═══ Texte de lecture ═══
Qui sera jugé pour les crimes de guerre commis en Ukraine ?

 

Qui sera jugé pour les crimes de guerre commis en Ukraine ?

La reprise de Kherson par les forces ukrainiennes, après le retrait des forces russes de l'autre côté du Dniepr, ne scelle évidemment pas le sort des armes, ni n'annonce la fin de la guerre -seulement le "gel" d'un front parmi d'autres. Mais les reculs russes laissent derrière eux les signes d'une occupation qui s'est accompagnée, de toute évidence, de crimes de guerre, au sens du droit international -du droit de la guerre et du droit humanitaire. Et se pose dès lors la question du jugement des auteurs de ces crimes. Or l'expérience en cette douloureuse matière est, pour le moins, contradictoire. Des criminels de guerre, et des criminels contre l'humanité, ont certes été jugés, depuis le procès exemplaire de Nuremberg, Mais ils avaient tous en commun d'avoir perdu la guerre -il fallait qu'ils la perdent pour être jugés. Et les vainqueurs d'une guerre où des crimes furent commis par leurs soldats n'ont, eux, jamais été jugés. Il fallait en outre, pour qu'ils soient condamnés que les accusés soient les représentants des forces d'un Etat trop faible pour bénéficier d'une sorte d'impunité de fait : aucun coupable de crimes de guerre ou de crimes contre l'humanité commis sous le drapeau d'une grande puissance coloniale ou impériale, fût-elle vaincue par plus faible qu'elle, n'a été condamné par un tribunal international, seuls des lampistes ont pu l'être par les tribunaux de l'Etat même qu'ils servaient, à l'exemple de ceux jugés par les USA pendant la guerre du Vietnam... Il faudra donc attendre de savoir qui aura perdu la guerre d'Ukraine pour savoir qui sera jugé pour les crimes qu'ils y auraient commis. Vae Victis !

Quand le droit du plus faible remplacera-t-il le droit du plus fort ?
═══ Entrées de données ═══
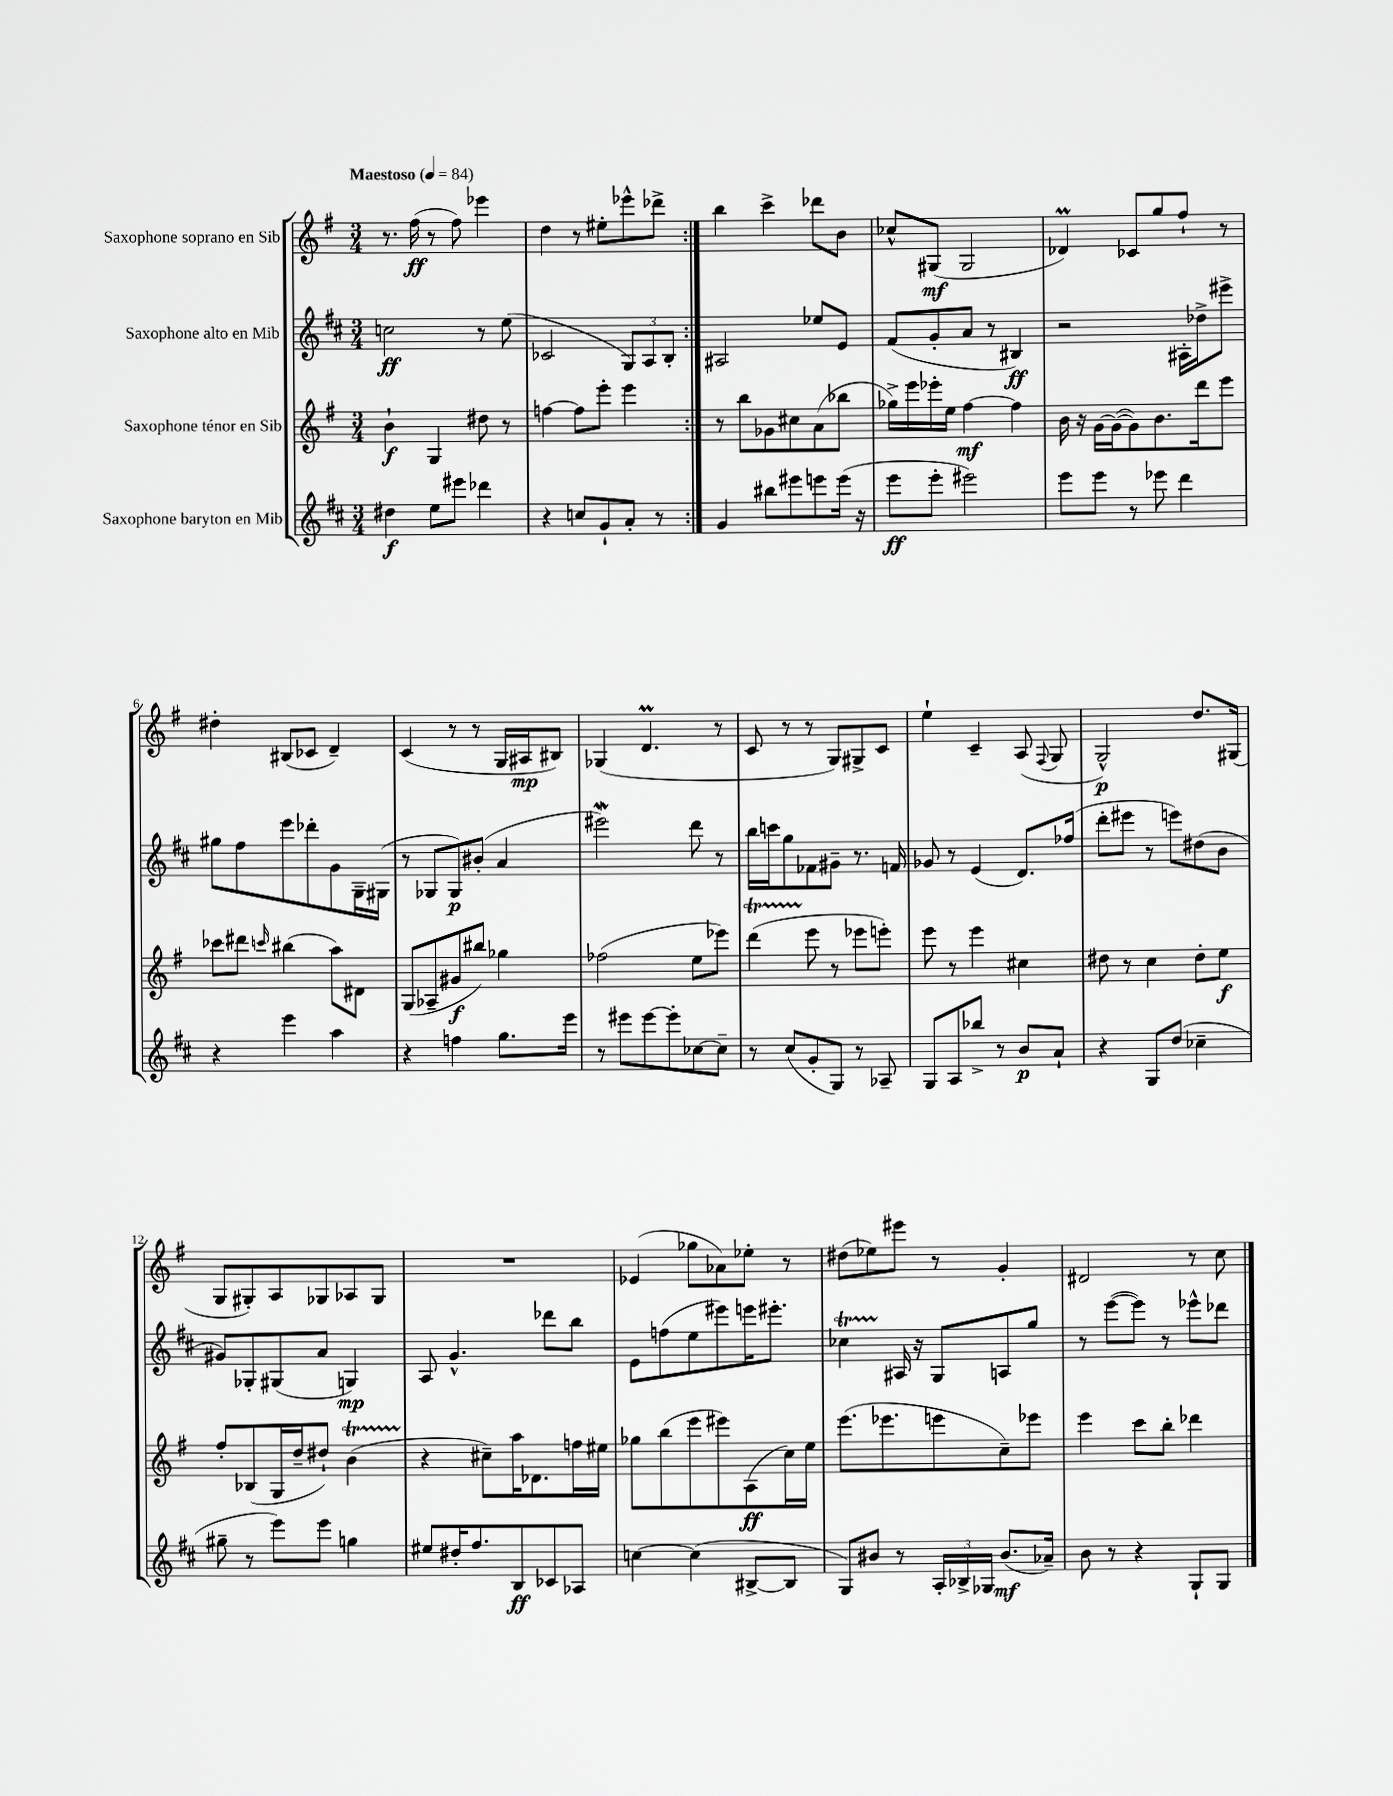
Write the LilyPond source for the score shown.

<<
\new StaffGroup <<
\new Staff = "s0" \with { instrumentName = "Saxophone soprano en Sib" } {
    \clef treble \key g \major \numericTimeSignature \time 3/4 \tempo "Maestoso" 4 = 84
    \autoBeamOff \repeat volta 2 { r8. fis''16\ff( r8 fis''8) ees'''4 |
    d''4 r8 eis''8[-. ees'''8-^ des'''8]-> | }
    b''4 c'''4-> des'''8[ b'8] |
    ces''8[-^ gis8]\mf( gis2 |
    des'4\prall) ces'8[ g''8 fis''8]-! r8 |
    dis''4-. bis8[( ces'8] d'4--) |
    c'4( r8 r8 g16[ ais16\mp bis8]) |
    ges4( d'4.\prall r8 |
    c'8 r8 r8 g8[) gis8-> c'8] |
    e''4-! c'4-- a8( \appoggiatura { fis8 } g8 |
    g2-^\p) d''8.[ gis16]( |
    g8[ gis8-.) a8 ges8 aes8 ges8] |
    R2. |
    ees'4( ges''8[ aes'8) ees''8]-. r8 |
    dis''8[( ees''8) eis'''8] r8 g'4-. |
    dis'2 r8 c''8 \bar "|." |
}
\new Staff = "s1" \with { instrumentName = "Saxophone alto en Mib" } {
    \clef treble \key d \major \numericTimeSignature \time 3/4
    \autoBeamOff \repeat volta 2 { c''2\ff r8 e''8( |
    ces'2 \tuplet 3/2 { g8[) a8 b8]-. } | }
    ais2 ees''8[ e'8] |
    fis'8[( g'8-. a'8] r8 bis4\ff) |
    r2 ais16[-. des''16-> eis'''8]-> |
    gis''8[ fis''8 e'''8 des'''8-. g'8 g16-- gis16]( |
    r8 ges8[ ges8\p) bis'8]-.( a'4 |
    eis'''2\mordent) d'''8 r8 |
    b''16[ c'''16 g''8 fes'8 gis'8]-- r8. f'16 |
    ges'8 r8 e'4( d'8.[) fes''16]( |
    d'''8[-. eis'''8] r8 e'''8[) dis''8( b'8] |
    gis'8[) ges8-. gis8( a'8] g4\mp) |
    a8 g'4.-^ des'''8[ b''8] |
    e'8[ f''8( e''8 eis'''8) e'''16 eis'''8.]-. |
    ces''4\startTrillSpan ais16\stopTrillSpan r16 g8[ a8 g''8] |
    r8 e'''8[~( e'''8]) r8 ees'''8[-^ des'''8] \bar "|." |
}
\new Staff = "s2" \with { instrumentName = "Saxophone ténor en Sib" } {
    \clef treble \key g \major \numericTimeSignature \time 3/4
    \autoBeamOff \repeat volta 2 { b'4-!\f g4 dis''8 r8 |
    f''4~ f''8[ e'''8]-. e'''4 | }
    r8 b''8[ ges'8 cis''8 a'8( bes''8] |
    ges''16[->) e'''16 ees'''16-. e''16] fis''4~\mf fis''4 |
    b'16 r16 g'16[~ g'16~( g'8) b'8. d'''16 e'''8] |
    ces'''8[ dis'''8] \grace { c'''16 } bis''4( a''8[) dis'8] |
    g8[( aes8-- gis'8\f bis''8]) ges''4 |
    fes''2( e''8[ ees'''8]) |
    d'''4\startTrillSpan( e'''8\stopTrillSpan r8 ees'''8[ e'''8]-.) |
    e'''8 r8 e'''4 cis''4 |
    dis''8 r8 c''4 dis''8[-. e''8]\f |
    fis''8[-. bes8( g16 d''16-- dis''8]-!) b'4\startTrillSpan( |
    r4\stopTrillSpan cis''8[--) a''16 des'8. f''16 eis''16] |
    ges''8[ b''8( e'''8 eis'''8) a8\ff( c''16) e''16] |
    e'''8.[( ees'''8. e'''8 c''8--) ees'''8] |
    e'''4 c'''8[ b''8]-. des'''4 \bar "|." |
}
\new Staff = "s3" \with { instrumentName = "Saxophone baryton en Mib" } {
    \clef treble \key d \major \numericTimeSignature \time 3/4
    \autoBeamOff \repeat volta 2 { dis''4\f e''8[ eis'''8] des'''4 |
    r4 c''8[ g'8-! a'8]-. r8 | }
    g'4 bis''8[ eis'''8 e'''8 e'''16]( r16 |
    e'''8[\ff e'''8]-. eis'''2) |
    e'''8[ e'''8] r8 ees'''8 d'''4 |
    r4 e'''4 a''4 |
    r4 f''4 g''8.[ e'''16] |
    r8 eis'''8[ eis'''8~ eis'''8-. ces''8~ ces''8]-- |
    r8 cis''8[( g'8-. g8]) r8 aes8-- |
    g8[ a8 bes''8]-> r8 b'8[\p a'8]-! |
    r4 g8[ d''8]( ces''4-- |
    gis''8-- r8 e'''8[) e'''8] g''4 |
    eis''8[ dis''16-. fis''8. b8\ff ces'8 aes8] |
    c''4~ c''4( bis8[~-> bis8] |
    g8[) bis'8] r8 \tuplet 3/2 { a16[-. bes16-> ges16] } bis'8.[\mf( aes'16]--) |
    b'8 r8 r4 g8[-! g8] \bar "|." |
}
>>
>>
═══
• Consignes de travail
Dans le texte sur les crimes de guerre en Ukraine, quel procès est qualifié d'exemplaire ? La liste ne joue aucun rôle ici.

• Réponse
Le procès de Nuremberg.